Passage to read |
>> START

The Global Film s-GIG  hit the ground running, scheduling its first film program for mid-February at Williamsburg’s Kimball Theatre.

The event, When the Movies Come to Town: Williamsburg and Film History, not only examined the role that local movie houses served as portals to culture, but celebrate the longevity and service of the Kimball itself. GIGs--Global Inquiry Groups--are William & Mary's academic incubators, interdisciplinary and collaborative initiatives kick-started by the College's Wendy and Emery Reves Center for International Studies. 

“January 2008 is the 75th anniversary of the Kimball Theatre, which until 2001 was called the Williamsburg Theatre,” explained Arthur Knight. “The Kimball has run—with very short interruptions for cleaning and painting and then the larger renovation of two years ago—for 75 years. In a small town, this is fairly exceptional.”

Knight is director of William and Mary’s Film Studies Program and an associate professor connected with both the English and American studies departments. Other coordinators of the Global Film s-GIG are Christy Burns, associate professor of English, and Timothy Barnard, a visiting assistant professor of American studies and English.

Like the mercury group, the Global Film s-GIG grew out of an exploratory e-GIG venture that included 11 faculty members. The February Kimball event is the first of what is expected to be an annual film event, which, Burns stresses, differs from a film festival.

Not just movies

“They are like film festivals but instead of just showing films we also bring in scholars who are expert on a particular field. We usually try to bring in filmmakers themselves to talk about the making of the films.”

>> END

Supplied information |
>> START

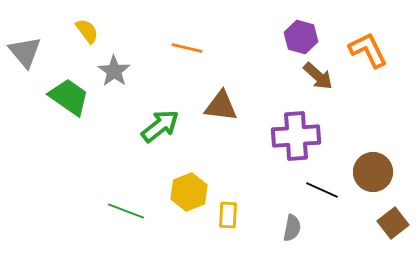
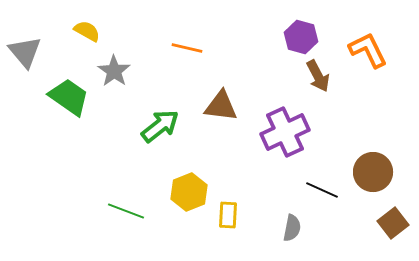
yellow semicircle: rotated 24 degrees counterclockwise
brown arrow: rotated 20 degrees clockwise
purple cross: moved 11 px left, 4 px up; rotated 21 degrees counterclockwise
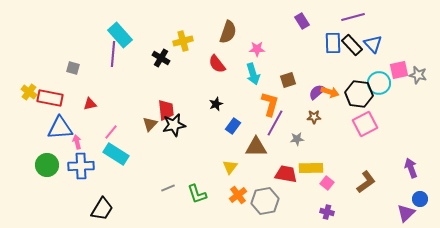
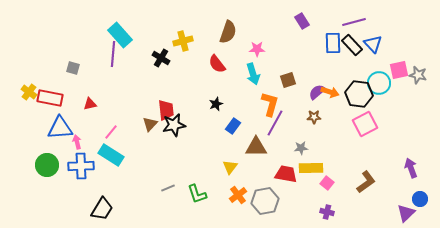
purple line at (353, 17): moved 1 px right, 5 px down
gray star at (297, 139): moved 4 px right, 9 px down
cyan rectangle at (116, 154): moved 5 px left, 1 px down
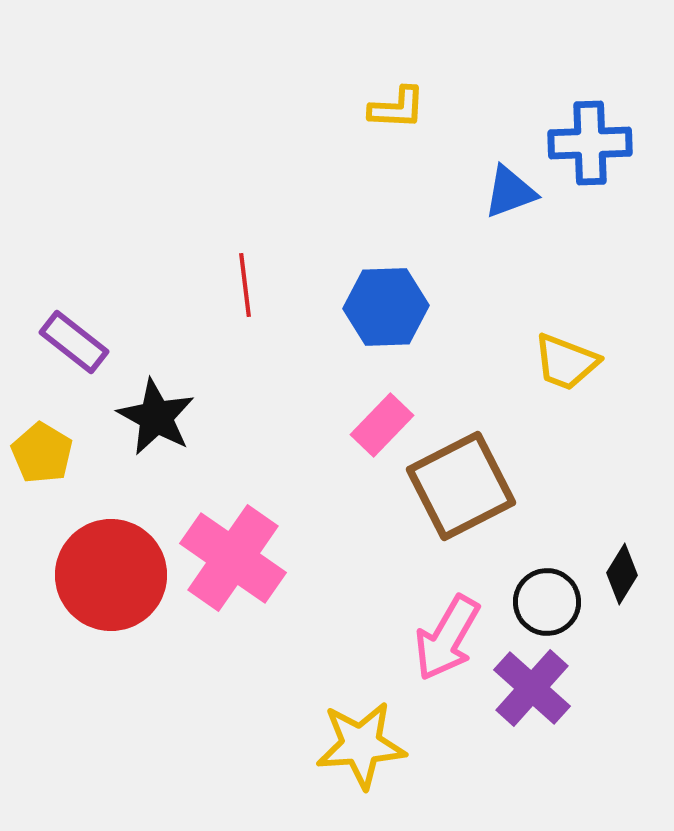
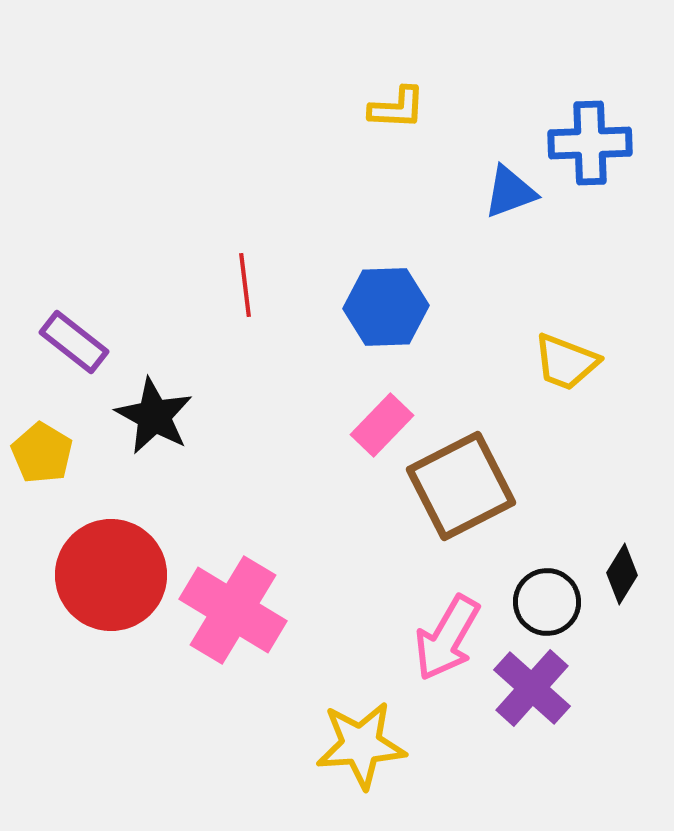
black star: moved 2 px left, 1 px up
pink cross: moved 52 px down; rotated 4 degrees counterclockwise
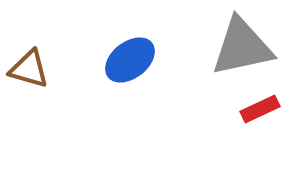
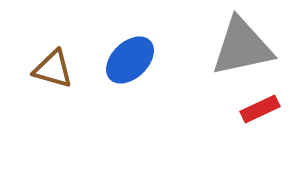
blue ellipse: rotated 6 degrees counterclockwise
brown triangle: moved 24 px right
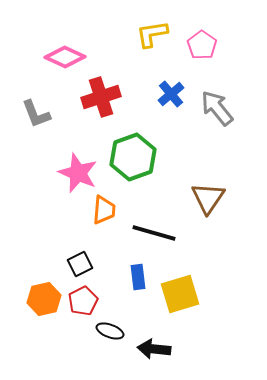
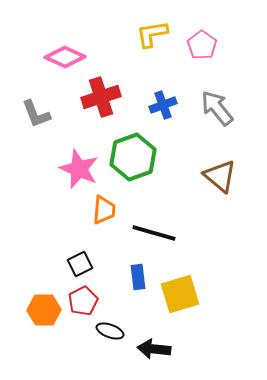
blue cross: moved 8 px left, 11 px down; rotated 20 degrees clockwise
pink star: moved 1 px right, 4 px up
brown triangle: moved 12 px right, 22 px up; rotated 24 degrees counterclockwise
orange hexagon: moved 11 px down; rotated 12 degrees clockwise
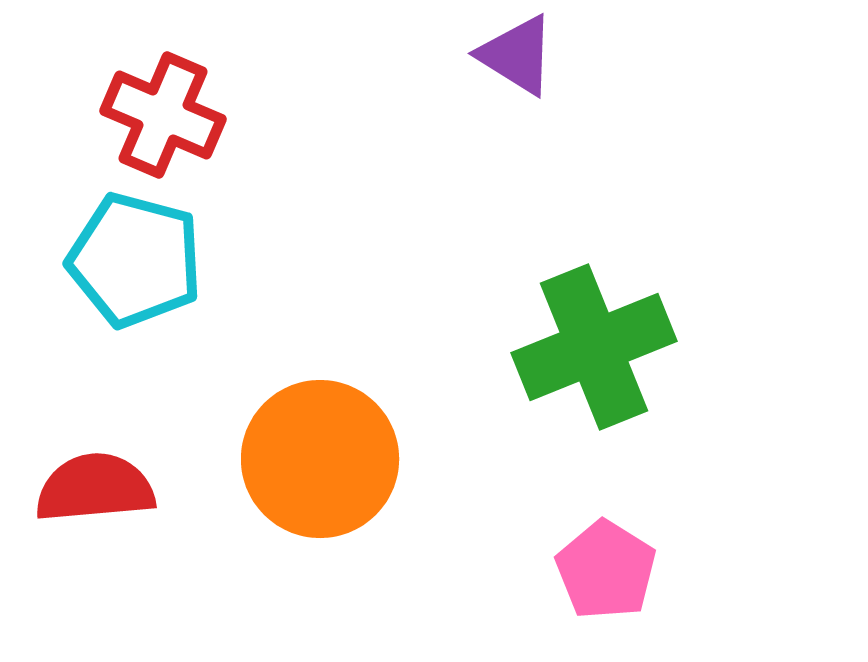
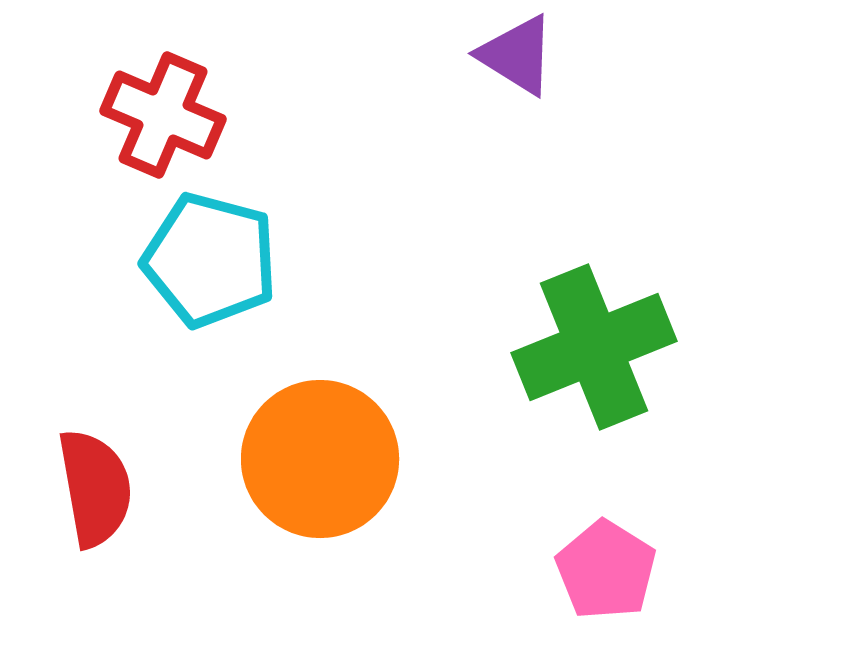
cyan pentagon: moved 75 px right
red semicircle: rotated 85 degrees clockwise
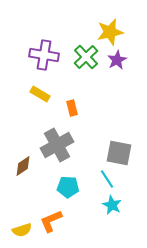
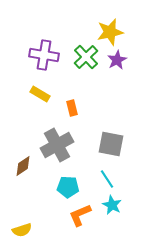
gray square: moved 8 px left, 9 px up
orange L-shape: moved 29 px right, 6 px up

>> END

Tasks |
A – In the Kimball Theatre article, what was the Kimball Theatre called until 2001?
B – Please return, word for word, the part of the Kimball Theatre article that opens with the words containing "The event, When" and closes with "for International Studies.".

Correct answers |
A – The Williamsburg Theatre.

B –
The event, When the Movies Come to Town: Williamsburg and Film History, not only examined the role that local movie houses served as portals to culture, but celebrate the longevity and service of the Kimball itself. GIGs--Global Inquiry Groups--are William & Mary's academic incubators, interdisciplinary and collaborative initiatives kick-started by the College's Wendy and Emery Reves Center for International Studies.